Com estes temperos, entendemos plenamente aplicável a Súmula 106/STJ em matéria tributária: “proposta a ação no prazo fixado para o seu exercício, a demora na citação, por motivos inerentes ao mecanismo da justiça, não justifica o acolhimento da argüição de prescrição ou decadência.”
Sua aplicação deve ser feita com cautela porque, além da reserva de lei complementar ao assunto, o Poder Judiciário não é um agente de cobrança dos créditos tributários do Fisco e deve exercer a jurisdição de forma imparcial e equidistante.
Conforme reconhecido pelo Tribunal de Justiça de São Paulo, o Exequente é responsável pela movimentação do processo e não pode atribuir a demora no andamento do caso à máquina Judiciária se não promoveu a movimentação do caso.

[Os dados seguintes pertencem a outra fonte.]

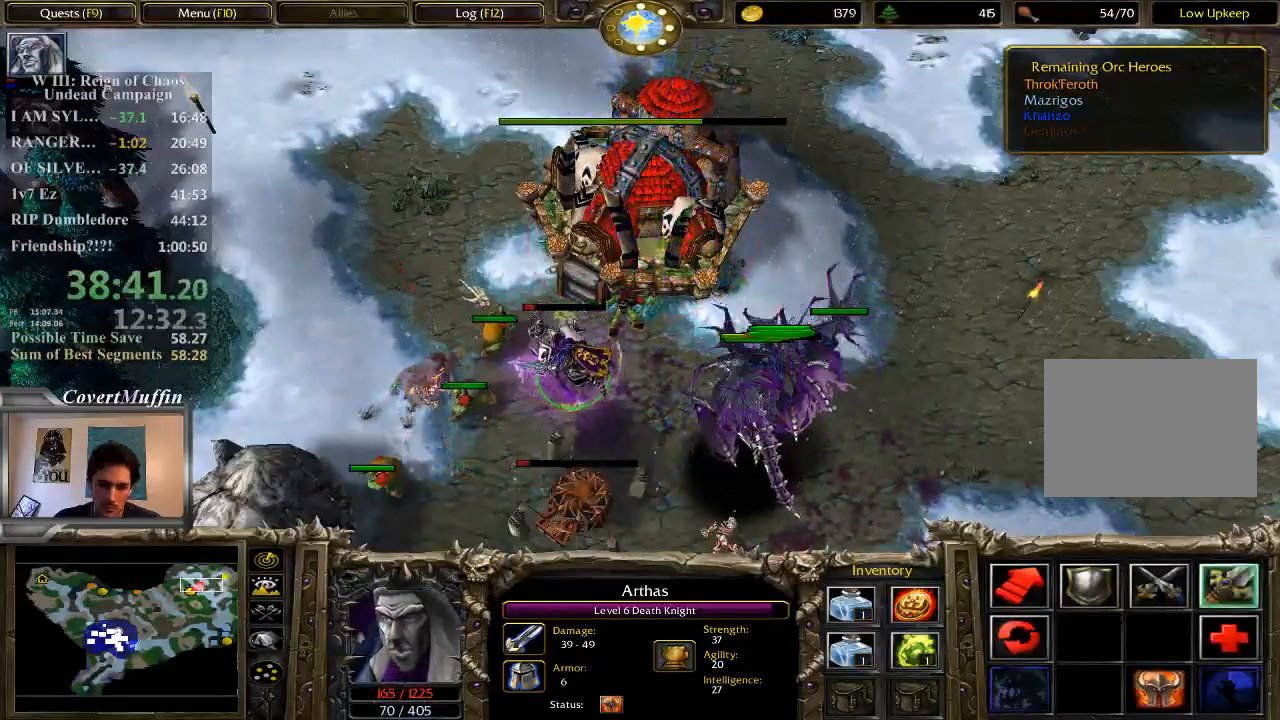
{"keys": [], "mouse": ["right"], "events": [[433, "mouse_right", "down"]]}
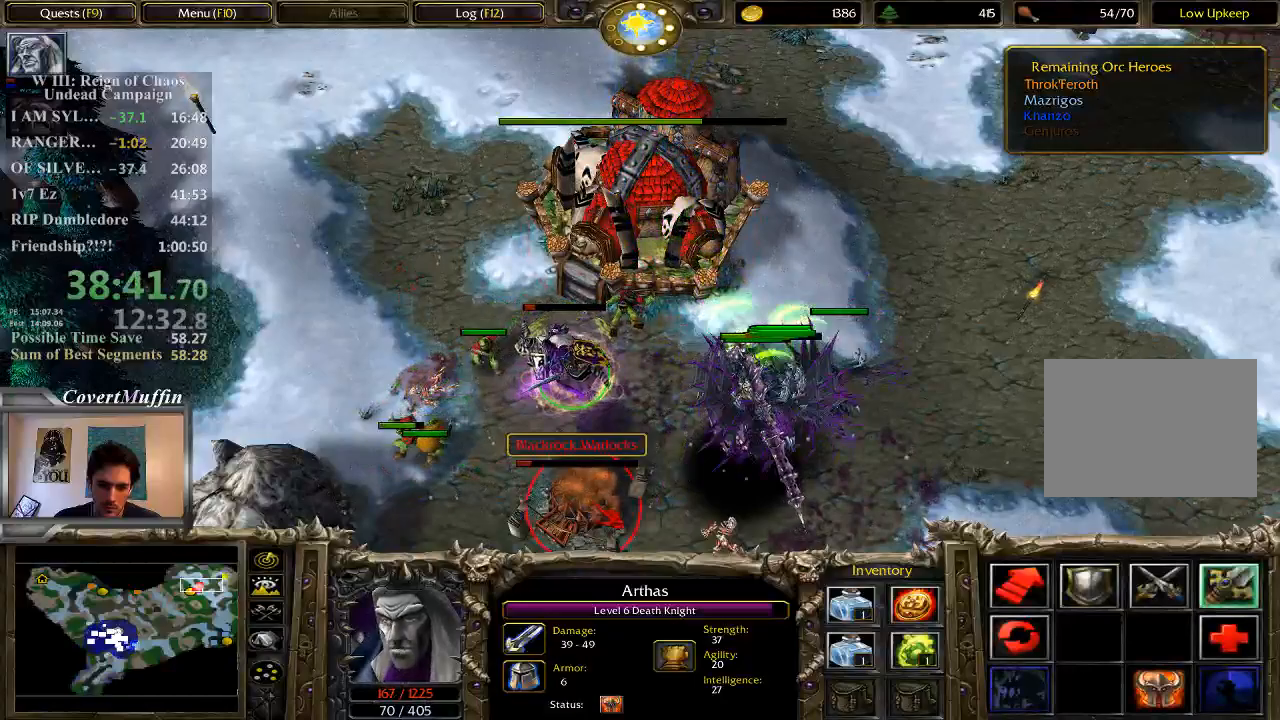
{"keys": [], "mouse": [], "events": [[67, "mouse_right", "up"], [133, "a", "down"], [267, "mouse_left", "down"], [300, "a", "up"], [400, "mouse_left", "up"]]}
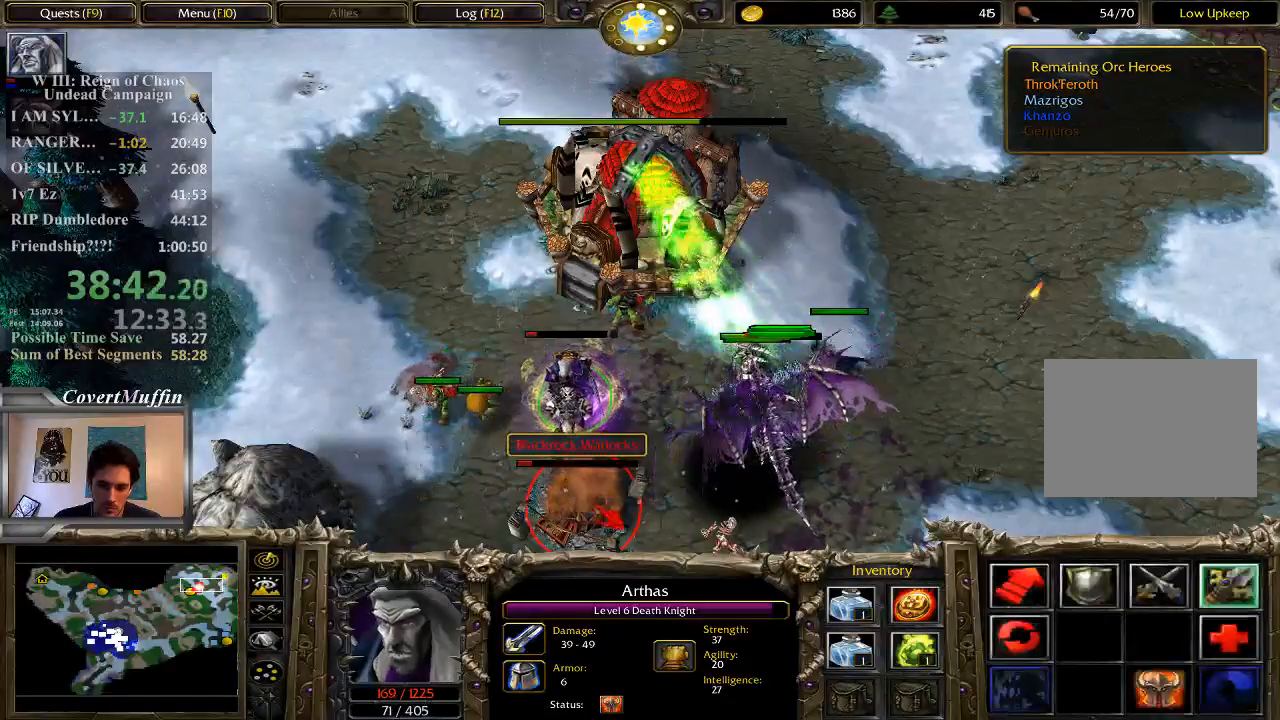
{"keys": [], "mouse": [], "events": []}
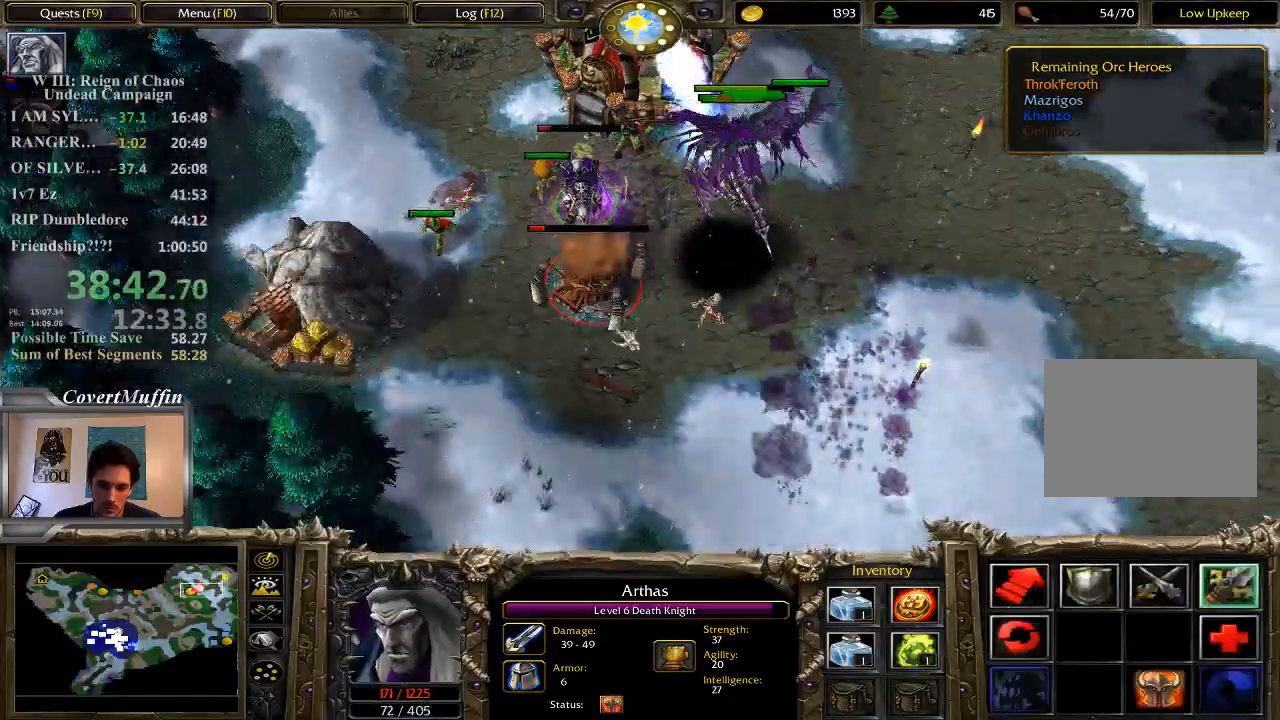
{"keys": [], "mouse": [], "events": []}
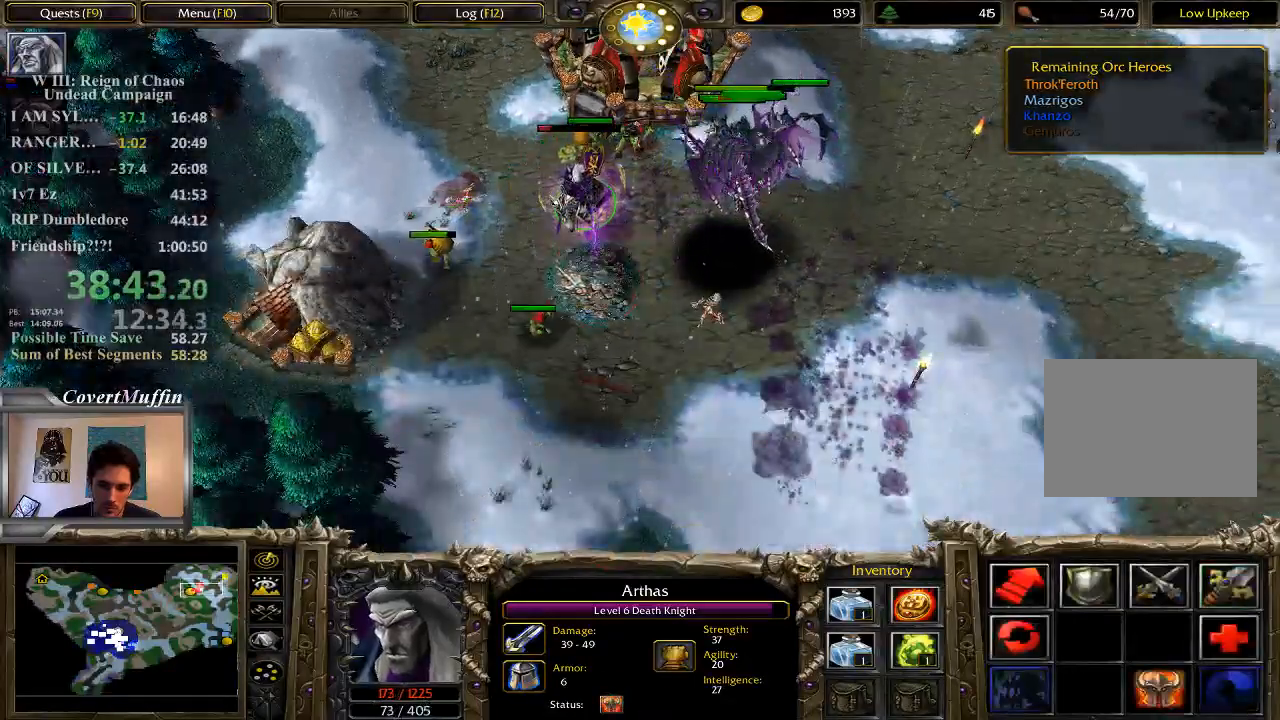
{"keys": ["a"], "mouse": [], "events": [[417, "a", "down"]]}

Por todos citamos o seguinte trecho:
“Vê-se, assim, que a Municipalidade acabou contribuindo para a ocorrência da prescrição, eis que, manteve-se inerte em relação ao andamento processual.
Em que pese o disposto no art. 25 da Lei nº 6.830, não se pode olvidar que cabe à exeqüente promover os atos que darão impulso ao andamento processual, requerendo o que for de direito para que a execução alcance seu objetivo.
Sobre a necessidade da parte manter-se sempre diligente quanto ao processo, o STJ, ao julgar o REsp 502732/PR, expôs entendimento no sentido de que: “A movimentação da máquina judiciária pode restar paralisada por ausência de providências cabíveis ao autor, uma vez que o princípio do impulso oficial não é absoluto.”
Em razão disso, constatando-se que a citação da executada não se efetivou dentro do prazo legal devido à falta de empenho da Municipalidade, não há como deixar de reconhecer a ocorrência da prescrição, pois ficou evidente que houve inércia por parte da exeqüente, revelando, com isso, desinteresse em prosseguir na busca do seu direito, situação que afasta a ratio essendi da Súmula 106 do STJ.” (TJ/SP. Apelação nº 0064805-05.2008.8.26.0576, da Comarca de São José do Rio Preto, em que é apelante PREFEITURA MUNICIPAL DE SÃO JOSÉ DO RIO PRETO sendo apelado MARRO PARTICIPAÇÕES E ADMINISTRAÇÃO S/C LTDA. Rel. Des. EUTÁLIO PORTO. 15ª. Câmara de Direito Público. J. 22.09.2011)
No mesmo sentido: Apelação nº 0002337-34.2010.8.26.0576, da Comarca de São José do Rio Preto. 18ª. Câmara de Direito Público. Rel. Des. JOSÉ LUIZ DE CARVALHO. J. 20.10.2011; Apelação nº 0044463-17.2001.8.26.0576, da Comarca de São José do Rio Preto. Rel. Des. CARLOS GIARUSSO SANTOS. 18ª. Câmara de Direito Público. J. 10.11.2011; Agravo de Instrumento nº 0118845-11.2011.8.26.0000, da Comarca de São José do Rio Preto. Rel. Des. CARLOS GIARUSSO. 18ª. Câmara de Direito Público. J. 15.12.2011; Agravo de Instrumento nº 0259281-20.2011.8.26.0000, da Comarca de São José do Rio Preto. 15ª. Câmara de Direito Público. Rel. Des. RODRIGUES DE AGUIAR. J. 9.02.2012;
O que configura a inércia não é a demora na execução do ato processual (que pode ser atribuída à máquina Judiciária), mas o abandono do processo por determinado lapso de tempo.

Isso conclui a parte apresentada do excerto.